Using GF grammars in Java and OAA

Björn Bringert, bringert@cs.chalmers.se

Introduction

The Grammatical Framework (GF) is a grammar formalism well suited to writing multilingual grammars for natural languages. The system presented in this document implements parsing and linearization using GF grammars.

Notes

Download

If you just need to run the interpreter, getting gfc2java.jar should be enough.

Get the source code for the latest version of the GF interpreter here.

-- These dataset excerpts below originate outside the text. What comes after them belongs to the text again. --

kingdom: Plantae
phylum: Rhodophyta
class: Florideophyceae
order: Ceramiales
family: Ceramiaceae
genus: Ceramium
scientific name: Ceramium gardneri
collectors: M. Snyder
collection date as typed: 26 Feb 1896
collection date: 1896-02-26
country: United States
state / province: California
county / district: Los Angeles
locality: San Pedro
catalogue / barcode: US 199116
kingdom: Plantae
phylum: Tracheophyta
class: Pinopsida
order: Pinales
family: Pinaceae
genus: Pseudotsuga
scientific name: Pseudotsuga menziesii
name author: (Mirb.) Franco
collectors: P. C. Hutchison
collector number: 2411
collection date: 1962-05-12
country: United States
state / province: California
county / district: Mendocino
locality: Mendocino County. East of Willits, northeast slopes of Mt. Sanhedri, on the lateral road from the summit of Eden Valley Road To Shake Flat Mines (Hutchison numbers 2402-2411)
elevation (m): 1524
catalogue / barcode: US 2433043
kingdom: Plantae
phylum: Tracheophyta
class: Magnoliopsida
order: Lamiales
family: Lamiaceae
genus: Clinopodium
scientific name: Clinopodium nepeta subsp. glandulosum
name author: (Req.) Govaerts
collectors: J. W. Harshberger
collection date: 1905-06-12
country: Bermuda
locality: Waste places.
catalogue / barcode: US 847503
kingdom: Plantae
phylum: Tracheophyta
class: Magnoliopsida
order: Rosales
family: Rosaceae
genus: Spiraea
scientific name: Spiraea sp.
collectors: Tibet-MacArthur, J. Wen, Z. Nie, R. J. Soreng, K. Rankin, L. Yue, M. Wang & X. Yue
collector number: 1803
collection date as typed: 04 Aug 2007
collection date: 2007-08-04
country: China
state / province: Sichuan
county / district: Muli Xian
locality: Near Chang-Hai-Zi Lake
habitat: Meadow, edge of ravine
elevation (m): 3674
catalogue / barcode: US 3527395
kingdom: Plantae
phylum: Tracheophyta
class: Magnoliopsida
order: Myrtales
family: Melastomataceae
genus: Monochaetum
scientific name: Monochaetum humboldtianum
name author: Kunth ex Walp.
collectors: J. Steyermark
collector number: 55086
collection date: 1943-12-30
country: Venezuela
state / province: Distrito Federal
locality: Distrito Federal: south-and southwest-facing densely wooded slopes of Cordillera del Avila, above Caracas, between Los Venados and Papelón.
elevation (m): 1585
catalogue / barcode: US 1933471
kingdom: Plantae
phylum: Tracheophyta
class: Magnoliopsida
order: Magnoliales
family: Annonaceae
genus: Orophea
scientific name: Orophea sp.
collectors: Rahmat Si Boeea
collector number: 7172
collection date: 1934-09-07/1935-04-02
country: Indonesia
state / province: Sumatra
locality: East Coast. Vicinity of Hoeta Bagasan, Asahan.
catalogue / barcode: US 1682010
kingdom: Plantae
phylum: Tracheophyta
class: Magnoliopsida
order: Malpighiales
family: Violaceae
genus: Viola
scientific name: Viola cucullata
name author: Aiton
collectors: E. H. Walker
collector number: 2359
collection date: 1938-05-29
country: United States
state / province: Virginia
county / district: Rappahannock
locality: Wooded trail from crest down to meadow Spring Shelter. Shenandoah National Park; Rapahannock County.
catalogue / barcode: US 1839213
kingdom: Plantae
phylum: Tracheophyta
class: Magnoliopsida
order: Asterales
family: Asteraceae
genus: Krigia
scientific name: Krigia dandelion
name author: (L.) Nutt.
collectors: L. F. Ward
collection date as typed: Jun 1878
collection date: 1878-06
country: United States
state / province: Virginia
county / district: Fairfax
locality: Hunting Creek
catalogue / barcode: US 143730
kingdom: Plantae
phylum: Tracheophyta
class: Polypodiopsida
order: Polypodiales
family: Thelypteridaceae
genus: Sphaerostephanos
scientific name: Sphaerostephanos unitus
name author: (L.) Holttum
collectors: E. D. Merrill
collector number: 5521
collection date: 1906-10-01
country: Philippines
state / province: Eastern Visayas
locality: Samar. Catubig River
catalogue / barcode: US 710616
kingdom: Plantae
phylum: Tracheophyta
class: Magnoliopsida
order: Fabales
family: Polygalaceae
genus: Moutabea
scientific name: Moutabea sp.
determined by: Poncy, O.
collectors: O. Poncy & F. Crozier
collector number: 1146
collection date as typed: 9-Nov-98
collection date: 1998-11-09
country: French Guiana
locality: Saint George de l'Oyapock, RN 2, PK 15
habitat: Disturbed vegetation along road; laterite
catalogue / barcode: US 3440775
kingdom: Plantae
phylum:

There is also a gfc2java darcs repo with the development version. Get darcs here.

License

The Embedded GF Interpreter is distributed under the GNU Lesser General Public License.

Documentation

Building

The README file describes how to build the library and included demo applications.

Java API

JavaDoc for the GF API.

JavaDoc for the API can also be built using make javadoc.

Writing a program using the Java API

Have a look at the simple demo program. Given the files created above, you can run the program with:

$ java -cp gfc2java.jar:. se.chalmers.cs.gf.translategui.Test test.properties TestSwe TestEng

Note that the current directory must be included in the classpath, since properties file is loaded as a Java resource from the classpath.

Typed abstract syntax trees

The standard parsing and linearization functions use untyped abstract syntax trees. The Grammar2API program in the gfc2java distribution generates Java classes which can represent an abstract syntax tree using typed trees. To generate a Java package named test with classes for the abstract syntax in the file test.gfcm, run:

$ java -cp gfc2java.jar Grammar2API test.gfcm test

For an example of a simple dialog system which uses the Embedded GF Interpreter and type abstract syntax trees, see SimpleDemoText.java.

There is also a slighty larger version of the demo program, SimpleDemo.java, which uses speech recognition for input and speech synthesis for output. This version requires the Dialogutil package, a speech recognizer and a speech synthesizer.

OAA interface

See "GF OAA Agent".

Producing a grammar for the interpreter

The GF interpreter needs two representations of the grammar to do linearization and parsing. These two representations can be generated from a GF source grammar by using the GF system. This example assumes that we have the concrete syntax modules TestEng and TestSwe.

  1. Load all the source modules into GF:

    > i TestEng.gf
    > i TestSwe.gf
    
  2. Create a GFCM file:

    > pm -utf8 -utf8id -printer=header | wf test.gfcm
    
  3. Create a CFGM file:

    > pm -utf8 -utf8id -printer=cfgm | wf test.cfgm
    
  4. Create a properties file (here test.properties) so that the interpreter can find these files. The file should have these contents:

    name: test
    gfcm: test.gfcm
    cfgm: test.cfgm
    

See the build-translet script for an example of how to do this automatically.

Using the translation GUI

The build-translet script will create a JAR-file which runs the translation GUI.

To run the translation GUI on files you have created manually, as in the description above, run:

$ java -cp gfc2java.jar:. se.chalmers.cs.gf.translategui.TranslateApp test.properties

Note that the current directory must be included in the classpath, since properties file is loaded as a Java resource from the classpath.

Specifying which lexer to use

By default, the Embedded GF Interpreter uses a fairly simple lexer. You can write new lexers, which must implement the Lexer interface. To specify which lexer to use, you can add lines such as:

lexer = se.chalmers.cs.gf.parse.lex.SimpleLexer
decimal.lexer = se.chalmers.cs.gf.parse.lex.DigitLexer

to the properties file. lexer specifies the default lexer to use. language.lexer specifies the lexer to use for the language language. The value of the field should be the name of a class (on the classpath) which implements the Lexer interface.

Logging

The Embedded GF Interpreter uses the Java Logging API to handle log messages. The following logging namespaces are used:

By default, little information is logged. To change the log level or other logging parameters, you can use the normal Logging API mechanisms. For example, to print FINE level message for the parse package and inearize packages to the standard error stream, create a file called logging.properties in the current directory:

# Log to System.err:
handlers=java.util.logging.ConsoleHandler

# Set the log level of the log handler to FINEST
java.util.logging.ConsoleHandler.level=FINEST
# Use our log formatter, which just prints log messages and timestamps
java.util.logging.ConsoleHandler.formatter=se.chalmers.cs.gf.util.MilliLogFormatter

# Set global logging level
.level=INFO

# Set log levels for our packages
se.chalmers.cs.gf.parse.level=FINER
se.chalmers.cs.gf.parse.TreeBuilder.level=FINER
se.chalmers.cs.gf.linearize.level=FINER

Then instruct the logging API to use the properties from this file, for example:

$ java -Djava.util.logging.config.file=logging.properties -jar translate-numerals.jar

Demos and examples

Numerals translator

The Numerals translator is a demo applet which uses the Java GF interpreter and the GF numerals grammar to translate numerals between a number of languages.

Tramdemo

Tramdemo demonstrates the use of multimodal grammars as a method of implementing multimodal dialog systems.